• **Job 1**: List every proper name in the article on Sam Bankman-Fried and effective altruism, whether it names a person, a company, a place or an institution.
• **Job 2**: Reproduce the article on Sam Bankman-Fried and effective altruism from "- With FTX’s" down to "among its fans.".
• **Job 3**: Write what comes next in the article on Sam Bankman-Fried and effective altruism, starting after its last sentence.

- Sam Bankman-Fried was a proponent of effective altruism: earning as much as possible to give your wealth away.
- With FTX’s collapse, plans to fund fellowships and a basic-income program have been scrapped.
- Researchers and business-ethics professors said he damaged the movement he’d helped supercharge.
The collapse of Sam Bankman-Fried’s cryptocurrency exchange, FTX, has left a movement that promised to give billions to charity in tatters, with commentators scratching their heads over its funding strategy.
Bankman-Fried had advocated effective altruism, a philosophy that calls on followers to earn as much as they can so they can give as much as possible to charities and causes that benefit the greatest number of people.
The 30-year-old, who was once one of the richest people in crypto, had pledged to give 99% of his earnings to charity every year.
He had a huge influence on the effective-altruism movement, which counts Silicon Valley tech workers and Oxford University academics among its fans.

• **Supplied data**:
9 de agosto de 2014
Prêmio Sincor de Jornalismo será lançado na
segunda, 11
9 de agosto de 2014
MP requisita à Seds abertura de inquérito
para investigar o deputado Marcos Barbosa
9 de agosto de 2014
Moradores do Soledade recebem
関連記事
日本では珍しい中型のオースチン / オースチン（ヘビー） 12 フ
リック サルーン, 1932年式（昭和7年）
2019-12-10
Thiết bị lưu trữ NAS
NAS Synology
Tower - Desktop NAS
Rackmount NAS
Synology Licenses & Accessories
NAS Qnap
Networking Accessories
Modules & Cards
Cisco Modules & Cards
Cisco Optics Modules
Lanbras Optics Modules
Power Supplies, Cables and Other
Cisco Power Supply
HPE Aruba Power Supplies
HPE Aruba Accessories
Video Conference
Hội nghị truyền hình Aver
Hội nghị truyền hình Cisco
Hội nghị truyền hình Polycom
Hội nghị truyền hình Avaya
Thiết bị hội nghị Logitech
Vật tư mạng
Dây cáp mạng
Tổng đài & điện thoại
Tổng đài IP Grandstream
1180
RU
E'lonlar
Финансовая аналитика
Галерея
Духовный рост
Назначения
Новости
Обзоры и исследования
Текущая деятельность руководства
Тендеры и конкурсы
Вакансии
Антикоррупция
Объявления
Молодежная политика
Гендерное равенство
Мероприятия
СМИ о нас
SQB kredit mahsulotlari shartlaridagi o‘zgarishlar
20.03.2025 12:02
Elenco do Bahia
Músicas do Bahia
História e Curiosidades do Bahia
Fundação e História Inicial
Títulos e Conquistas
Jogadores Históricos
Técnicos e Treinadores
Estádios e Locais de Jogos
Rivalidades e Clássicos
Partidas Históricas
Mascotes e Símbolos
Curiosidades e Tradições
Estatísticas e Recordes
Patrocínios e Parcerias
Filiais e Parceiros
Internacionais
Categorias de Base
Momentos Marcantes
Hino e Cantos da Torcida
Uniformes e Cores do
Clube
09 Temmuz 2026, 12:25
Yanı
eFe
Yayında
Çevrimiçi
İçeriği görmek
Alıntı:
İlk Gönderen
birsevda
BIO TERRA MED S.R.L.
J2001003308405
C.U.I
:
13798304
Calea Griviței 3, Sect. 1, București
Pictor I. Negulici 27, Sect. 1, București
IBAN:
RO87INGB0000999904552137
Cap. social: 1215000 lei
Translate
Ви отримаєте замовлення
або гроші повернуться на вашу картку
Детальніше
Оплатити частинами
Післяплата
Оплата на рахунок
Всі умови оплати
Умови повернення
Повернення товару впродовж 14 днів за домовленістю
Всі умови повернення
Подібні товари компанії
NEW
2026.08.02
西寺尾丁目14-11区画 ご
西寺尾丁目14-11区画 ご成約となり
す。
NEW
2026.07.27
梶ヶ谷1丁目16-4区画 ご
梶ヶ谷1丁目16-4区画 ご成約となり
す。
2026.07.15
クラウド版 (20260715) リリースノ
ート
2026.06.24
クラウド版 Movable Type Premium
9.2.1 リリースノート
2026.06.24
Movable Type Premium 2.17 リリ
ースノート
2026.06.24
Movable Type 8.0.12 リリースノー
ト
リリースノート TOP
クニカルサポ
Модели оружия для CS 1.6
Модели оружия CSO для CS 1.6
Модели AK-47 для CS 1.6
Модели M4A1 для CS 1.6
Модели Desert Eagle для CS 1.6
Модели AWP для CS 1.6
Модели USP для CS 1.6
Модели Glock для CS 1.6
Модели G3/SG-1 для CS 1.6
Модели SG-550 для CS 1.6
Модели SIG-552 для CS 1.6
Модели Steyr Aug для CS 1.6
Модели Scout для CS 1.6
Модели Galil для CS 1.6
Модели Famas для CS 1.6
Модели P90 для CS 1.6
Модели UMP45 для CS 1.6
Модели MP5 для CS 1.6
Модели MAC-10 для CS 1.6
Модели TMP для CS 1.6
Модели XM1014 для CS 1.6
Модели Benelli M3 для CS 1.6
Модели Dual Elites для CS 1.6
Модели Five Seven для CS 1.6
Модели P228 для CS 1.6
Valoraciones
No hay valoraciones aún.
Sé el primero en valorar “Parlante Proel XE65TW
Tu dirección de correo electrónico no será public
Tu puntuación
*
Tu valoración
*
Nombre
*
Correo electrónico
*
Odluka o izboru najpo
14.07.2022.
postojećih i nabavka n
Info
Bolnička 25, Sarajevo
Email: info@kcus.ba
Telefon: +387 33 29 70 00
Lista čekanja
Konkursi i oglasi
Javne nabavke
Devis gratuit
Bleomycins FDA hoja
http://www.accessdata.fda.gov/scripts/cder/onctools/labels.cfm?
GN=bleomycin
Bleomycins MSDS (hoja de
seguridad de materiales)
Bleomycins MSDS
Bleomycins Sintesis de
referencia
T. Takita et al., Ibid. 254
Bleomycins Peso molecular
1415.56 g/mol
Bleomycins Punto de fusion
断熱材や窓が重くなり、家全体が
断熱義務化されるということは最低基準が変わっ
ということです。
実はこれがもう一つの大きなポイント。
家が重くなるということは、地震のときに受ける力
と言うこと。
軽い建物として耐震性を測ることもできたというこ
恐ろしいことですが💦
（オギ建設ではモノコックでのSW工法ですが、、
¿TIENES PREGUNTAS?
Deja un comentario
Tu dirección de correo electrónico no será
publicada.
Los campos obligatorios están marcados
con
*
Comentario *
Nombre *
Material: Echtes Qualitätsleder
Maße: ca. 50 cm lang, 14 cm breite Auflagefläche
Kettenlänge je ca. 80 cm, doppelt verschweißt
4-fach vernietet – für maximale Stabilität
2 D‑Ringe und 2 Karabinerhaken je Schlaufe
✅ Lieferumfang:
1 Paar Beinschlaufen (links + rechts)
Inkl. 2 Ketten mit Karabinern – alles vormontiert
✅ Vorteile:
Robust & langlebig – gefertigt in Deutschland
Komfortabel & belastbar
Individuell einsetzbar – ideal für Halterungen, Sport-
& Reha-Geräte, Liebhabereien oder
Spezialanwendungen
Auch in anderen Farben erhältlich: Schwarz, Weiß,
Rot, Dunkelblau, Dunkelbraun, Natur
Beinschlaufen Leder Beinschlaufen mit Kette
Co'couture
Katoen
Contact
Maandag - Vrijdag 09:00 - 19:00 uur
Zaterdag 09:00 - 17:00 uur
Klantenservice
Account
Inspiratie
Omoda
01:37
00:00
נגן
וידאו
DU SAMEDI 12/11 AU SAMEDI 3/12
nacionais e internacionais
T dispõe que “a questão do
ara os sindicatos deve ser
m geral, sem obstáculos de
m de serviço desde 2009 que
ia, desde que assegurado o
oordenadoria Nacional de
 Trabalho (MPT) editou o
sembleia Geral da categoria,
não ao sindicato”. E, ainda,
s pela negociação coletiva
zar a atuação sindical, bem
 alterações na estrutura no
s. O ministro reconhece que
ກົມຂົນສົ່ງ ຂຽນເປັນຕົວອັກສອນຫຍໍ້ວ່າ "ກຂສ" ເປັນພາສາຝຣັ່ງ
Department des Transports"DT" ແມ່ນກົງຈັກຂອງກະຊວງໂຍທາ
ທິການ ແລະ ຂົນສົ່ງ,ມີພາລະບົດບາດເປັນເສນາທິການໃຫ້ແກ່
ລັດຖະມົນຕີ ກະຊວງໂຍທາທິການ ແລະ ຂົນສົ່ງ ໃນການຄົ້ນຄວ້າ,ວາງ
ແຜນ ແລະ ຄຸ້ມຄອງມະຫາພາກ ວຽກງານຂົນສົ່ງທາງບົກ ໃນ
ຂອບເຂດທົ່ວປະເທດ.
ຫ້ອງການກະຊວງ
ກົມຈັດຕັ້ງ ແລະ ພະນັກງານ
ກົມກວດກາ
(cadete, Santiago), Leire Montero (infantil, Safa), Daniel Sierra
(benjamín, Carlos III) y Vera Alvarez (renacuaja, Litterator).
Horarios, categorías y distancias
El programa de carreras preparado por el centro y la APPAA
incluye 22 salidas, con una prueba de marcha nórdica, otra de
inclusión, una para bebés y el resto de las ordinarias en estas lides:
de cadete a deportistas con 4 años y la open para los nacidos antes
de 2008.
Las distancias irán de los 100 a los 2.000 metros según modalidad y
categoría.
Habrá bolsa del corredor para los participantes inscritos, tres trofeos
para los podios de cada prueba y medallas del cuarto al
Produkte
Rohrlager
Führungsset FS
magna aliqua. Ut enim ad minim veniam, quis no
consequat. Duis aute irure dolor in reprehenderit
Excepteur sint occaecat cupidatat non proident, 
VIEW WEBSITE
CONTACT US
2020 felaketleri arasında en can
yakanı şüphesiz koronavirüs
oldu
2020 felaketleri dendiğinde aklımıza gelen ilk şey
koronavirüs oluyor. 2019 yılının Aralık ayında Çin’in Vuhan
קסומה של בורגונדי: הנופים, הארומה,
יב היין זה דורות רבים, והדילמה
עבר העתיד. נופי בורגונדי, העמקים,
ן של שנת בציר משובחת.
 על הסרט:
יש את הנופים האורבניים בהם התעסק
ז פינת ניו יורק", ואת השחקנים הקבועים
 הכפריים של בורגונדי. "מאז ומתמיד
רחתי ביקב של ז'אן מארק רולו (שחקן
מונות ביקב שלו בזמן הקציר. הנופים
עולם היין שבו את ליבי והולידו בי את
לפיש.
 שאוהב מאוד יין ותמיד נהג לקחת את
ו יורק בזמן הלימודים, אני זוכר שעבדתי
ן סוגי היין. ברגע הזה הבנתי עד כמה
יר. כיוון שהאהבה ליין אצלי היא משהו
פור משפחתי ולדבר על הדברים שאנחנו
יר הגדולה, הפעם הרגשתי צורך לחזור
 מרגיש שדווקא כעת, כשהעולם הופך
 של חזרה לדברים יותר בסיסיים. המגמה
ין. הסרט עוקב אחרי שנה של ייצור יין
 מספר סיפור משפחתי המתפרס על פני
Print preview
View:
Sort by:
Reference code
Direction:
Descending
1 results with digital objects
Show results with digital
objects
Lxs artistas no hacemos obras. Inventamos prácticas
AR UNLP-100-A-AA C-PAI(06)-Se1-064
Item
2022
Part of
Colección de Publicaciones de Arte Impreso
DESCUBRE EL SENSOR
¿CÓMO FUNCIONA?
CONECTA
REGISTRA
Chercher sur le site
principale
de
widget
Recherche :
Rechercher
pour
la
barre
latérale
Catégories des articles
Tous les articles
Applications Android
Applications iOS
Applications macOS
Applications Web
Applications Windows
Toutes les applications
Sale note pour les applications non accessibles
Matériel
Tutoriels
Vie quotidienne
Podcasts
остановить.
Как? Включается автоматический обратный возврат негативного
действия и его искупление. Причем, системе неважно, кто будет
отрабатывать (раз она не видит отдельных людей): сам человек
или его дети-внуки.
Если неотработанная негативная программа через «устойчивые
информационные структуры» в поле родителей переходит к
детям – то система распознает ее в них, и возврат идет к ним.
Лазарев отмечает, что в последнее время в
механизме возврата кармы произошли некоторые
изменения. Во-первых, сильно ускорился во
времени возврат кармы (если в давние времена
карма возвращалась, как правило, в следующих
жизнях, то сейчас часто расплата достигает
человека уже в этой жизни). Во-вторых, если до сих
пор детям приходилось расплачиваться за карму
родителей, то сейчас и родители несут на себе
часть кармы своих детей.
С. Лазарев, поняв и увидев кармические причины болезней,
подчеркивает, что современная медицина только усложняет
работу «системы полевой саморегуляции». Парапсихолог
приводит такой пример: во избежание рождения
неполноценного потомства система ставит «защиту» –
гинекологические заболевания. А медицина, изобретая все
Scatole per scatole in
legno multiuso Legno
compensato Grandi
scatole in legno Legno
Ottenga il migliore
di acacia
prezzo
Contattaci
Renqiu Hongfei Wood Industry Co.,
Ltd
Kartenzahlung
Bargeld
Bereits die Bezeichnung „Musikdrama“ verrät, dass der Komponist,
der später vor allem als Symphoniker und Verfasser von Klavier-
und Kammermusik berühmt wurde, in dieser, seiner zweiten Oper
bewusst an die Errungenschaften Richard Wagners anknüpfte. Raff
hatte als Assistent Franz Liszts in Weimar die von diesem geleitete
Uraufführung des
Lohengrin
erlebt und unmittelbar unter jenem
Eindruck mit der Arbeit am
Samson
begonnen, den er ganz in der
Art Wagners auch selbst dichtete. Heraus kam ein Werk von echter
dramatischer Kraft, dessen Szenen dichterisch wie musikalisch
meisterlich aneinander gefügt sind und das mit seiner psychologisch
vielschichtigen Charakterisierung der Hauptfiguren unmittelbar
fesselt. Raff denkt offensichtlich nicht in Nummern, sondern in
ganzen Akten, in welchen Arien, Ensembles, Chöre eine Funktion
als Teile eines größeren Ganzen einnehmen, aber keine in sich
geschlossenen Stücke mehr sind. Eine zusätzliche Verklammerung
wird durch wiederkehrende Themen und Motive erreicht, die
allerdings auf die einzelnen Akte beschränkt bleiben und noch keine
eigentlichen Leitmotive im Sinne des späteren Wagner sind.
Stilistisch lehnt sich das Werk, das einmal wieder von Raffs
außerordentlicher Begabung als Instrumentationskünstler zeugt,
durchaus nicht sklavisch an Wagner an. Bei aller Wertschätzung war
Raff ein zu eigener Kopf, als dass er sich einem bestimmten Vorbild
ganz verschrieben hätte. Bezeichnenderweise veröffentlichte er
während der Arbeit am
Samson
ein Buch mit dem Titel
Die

• **Written answer 1**:
Sam Bankman-Fried
FTX
Silicon Valley
Oxford University

• **Written answer 2**:
- With FTX’s collapse, plans to fund fellowships and a basic-income program have been scrapped.
- Researchers and business-ethics professors said he damaged the movement he’d helped supercharge.
The collapse of Sam Bankman-Fried’s cryptocurrency exchange, FTX, has left a movement that promised to give billions to charity in tatters, with commentators scratching their heads over its funding strategy.
Bankman-Fried had advocated effective altruism, a philosophy that calls on followers to earn as much as they can so they can give as much as possible to charities and causes that benefit the greatest number of people.
The 30-year-old, who was once one of the richest people in crypto, had pledged to give 99% of his earnings to charity every year.
He had a huge influence on the effective-altruism movement, which counts Silicon Valley tech workers and Oxford University academics among its fans.

• **Written answer 3**:
Luke Kemp, a research associate at the University of Cambridge’s Centre for Existential Risk, told Insider that Bankman-Fried was not only “the poster child” but “the financial backbone of the movement.”
The UK nonprofit 80,000 Hours, which promotes effective altruism, estimated in 2021 that Bankman-Fried was personally responsible for about $16 billion in future contributions to effective-altruism causes, about a third of an estimated $46 billion total.
Bankman-Fried previously told Bloomberg he gave away $50 million in 2021.
“A while ago I became convinced that our duty was to do the most we could for the long run aggregate utility of the world,” Bankman-Fried said earlier this year when he signed the Giving Pledge, a commitment from some of America’s wealthiest people to give the majority of their money to charity.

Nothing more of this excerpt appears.